]> git.corax.cc Git - ccc/commitdiff
lex: Add token types for keywords lexer unstable
authorMatthias Kruk <m@m10k.eu>
Mon, 1 Jun 2020 01:13:41 +0000 (10:13 +0900)
committerMatthias Kruk <m@m10k.eu>
Mon, 1 Jun 2020 01:13:41 +0000 (10:13 +0900)
src/lex.c
src/main.c
src/token.c
src/token.h

index dc0366edc161b4d6c0fda7a52db83fffb30f6602..a0613c67c07bc3088334f3aa447ad0408498c421 100644 (file)
--- a/src/lex.c
+++ b/src/lex.c
@@ -50,6 +50,46 @@ struct token **_tokens;
 int _num_tokens;
 int _cur_token;
 
+struct {
+       const char *keyword;
+       token_type_t type;
+} _keywords[] = {
+       { "auto", TOKEN_AUTO },
+       { "register", TOKEN_REGISTER },
+       { "static", TOKEN_STATIC },
+       { "extern", TOKEN_EXTERN },
+       { "typedef", TOKEN_TYPEDEF },
+       { "void", TOKEN_VOID },
+       { "char", TOKEN_CHAR },
+       { "short", TOKEN_SHORT },
+       { "int", TOKEN_INT },
+       { "long", TOKEN_LONG },
+       { "float", TOKEN_FLOAT },
+       { "double", TOKEN_DOUBLE },
+       { "signed", TOKEN_SIGNED },
+       { "unsigned", TOKEN_UNSIGNED },
+       { "const", TOKEN_CONST },
+       { "volatile", TOKEN_VOLATILE },
+       { "restrict", TOKEN_RESTRICT },
+       { "struct", TOKEN_STRUCT },
+       { "union", TOKEN_UNION },
+       { "enum", TOKEN_ENUM },
+       { "goto", TOKEN_GOTO },
+       { "case", TOKEN_CASE },
+       { "break", TOKEN_BREAK },
+       { "continue", TOKEN_CONTINUE },
+       { "default", TOKEN_DEFAULT },
+       { "if", TOKEN_IF },
+       { "else", TOKEN_ELSE },
+       { "switch", TOKEN_SWITCH },
+       { "while", TOKEN_WHILE },
+       { "do", TOKEN_DO },
+       { "for", TOKEN_FOR },
+       { "return", TOKEN_RETURN },
+       { "sizeof", TOKEN_SIZEOF },
+       { NULL, TOKEN_INVALID }
+};
+
 struct tokenlist {
        struct token *token;
        struct tokenlist *next;
@@ -112,6 +152,22 @@ static int _putnextchar(const char c)
        return(ret_val);
 }
 
+static void _identify_token(struct token *t)
+{
+       int i;
+
+       assert(t->type == TOKEN_IDENTIFIER);
+
+       for(i = 0; _keywords[i].keyword; i++) {
+               if(token_cmp(t, _keywords[i].keyword) == 0) {
+                       t->type = _keywords[i].type;
+                       break;
+               }
+       }
+
+       return;
+}
+
 struct token *_nexttoken(void)
 {
        struct token *tok;
@@ -421,7 +477,7 @@ struct token *_nexttoken(void)
 
                case STATE_CHR:
                        if(!tok) {
-                               tok = token_new_from_str(TOKEN_CHAR, _line, _col, "'");
+                               tok = token_new_from_str(TOKEN_CHAR_LITERAL, _line, _col, "'");
                                assert(tok);
                        }
 
@@ -445,6 +501,7 @@ struct token *_nexttoken(void)

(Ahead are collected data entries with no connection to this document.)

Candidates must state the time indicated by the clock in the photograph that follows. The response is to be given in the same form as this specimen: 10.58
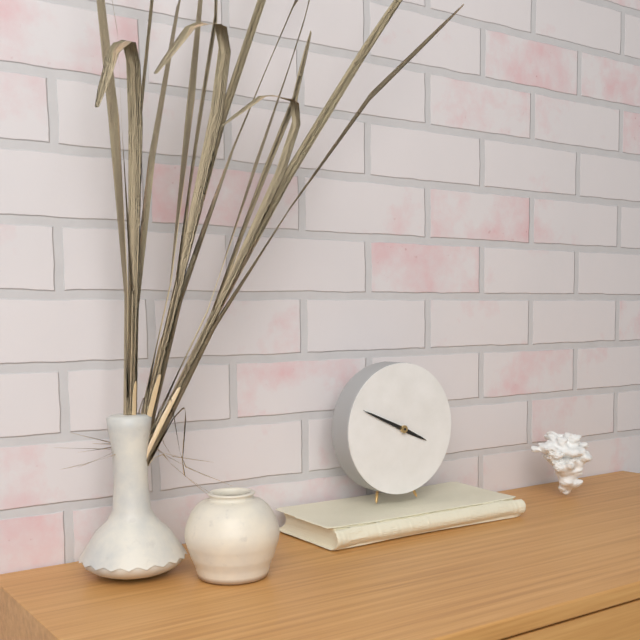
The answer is 3.49
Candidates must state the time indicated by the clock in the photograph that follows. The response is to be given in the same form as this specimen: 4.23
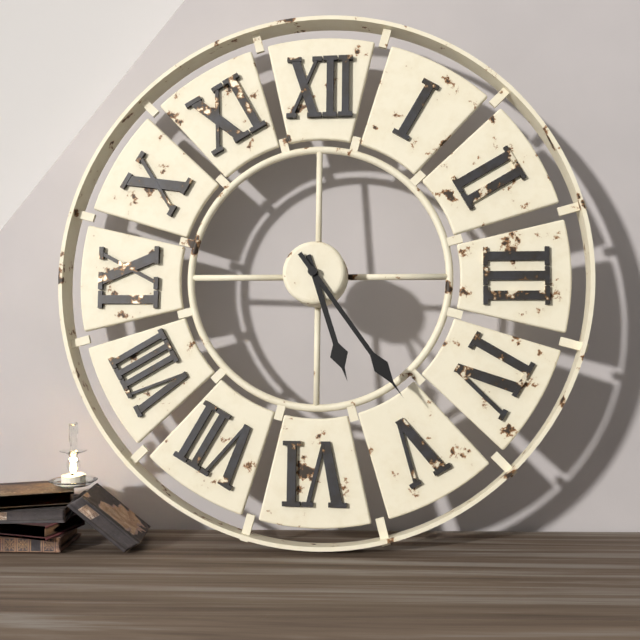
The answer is 5.24
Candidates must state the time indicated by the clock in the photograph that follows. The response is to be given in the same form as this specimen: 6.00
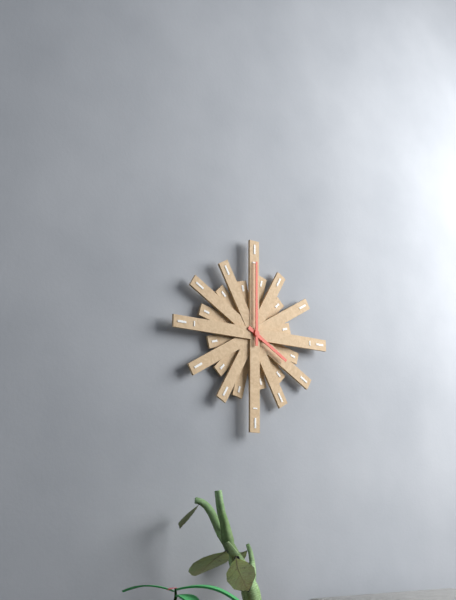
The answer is 4.00
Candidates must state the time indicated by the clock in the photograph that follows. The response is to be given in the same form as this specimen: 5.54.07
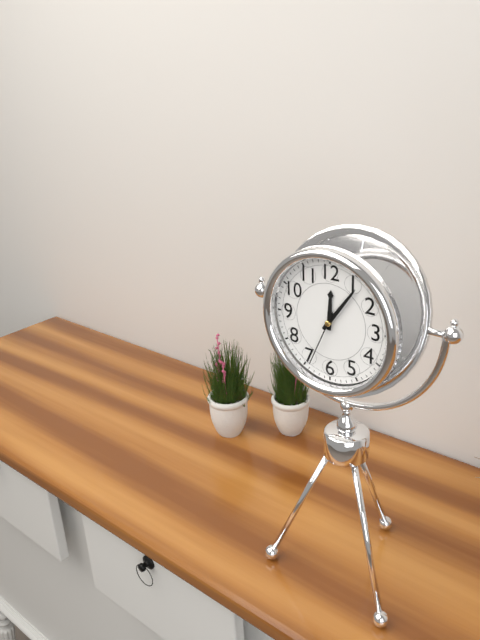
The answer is 12.06.34
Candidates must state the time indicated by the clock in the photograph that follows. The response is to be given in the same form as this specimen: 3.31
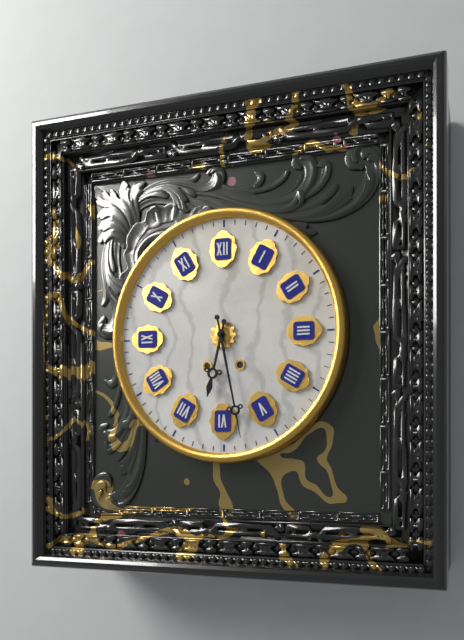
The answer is 6.28
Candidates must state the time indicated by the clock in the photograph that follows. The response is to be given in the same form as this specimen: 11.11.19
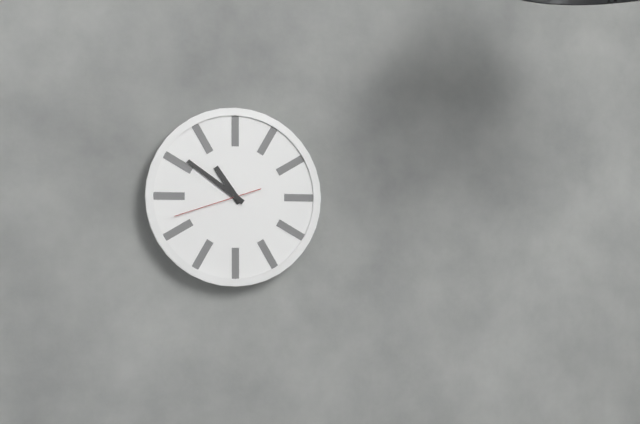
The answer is 10.51.42
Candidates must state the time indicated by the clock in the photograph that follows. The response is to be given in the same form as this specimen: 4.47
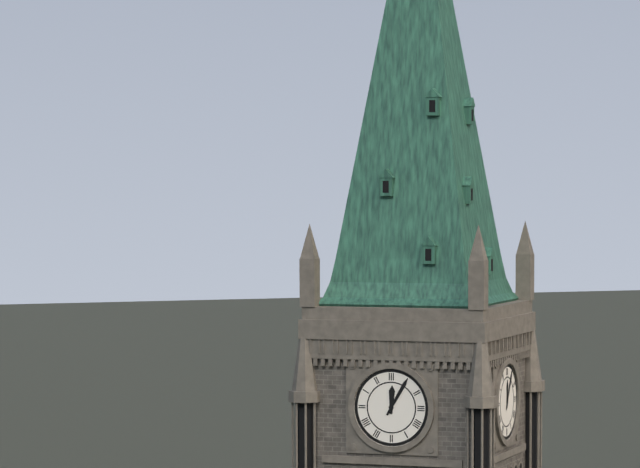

                                token_append_char(tok, c);
                        } else {
                                _putnextchar(c);
+                               _identify_token(tok);
                                return(tok);
                        }
 
index 88032c043c75a1c44a9627e6959719854502bb91..3b2f0d69c2c6a34414c58a90cc2556ca8fdd0ac7 100644 (file)
@@ -7,7 +7,8 @@ int main(int argc, char *argv[])
        struct token *tok;
 
        while((tok = lex_gettoken())) {
-               printf("Token at %4d:%3d: \"%s\"\n", tok->line, tok->column, str_value(tok->value));
+               printf("Token at %4d:%3d: \"%s\" %d\n", tok->line, tok->column,
+                      str_value(tok->value), tok->type);
                token_free(tok);
        }
 
index 2c2ebb2a8f28cc6fac1d7943bb59ad9c97471249..03b1bdbc7df095cbcbb03a42e03ee9b857be238c 100644 (file)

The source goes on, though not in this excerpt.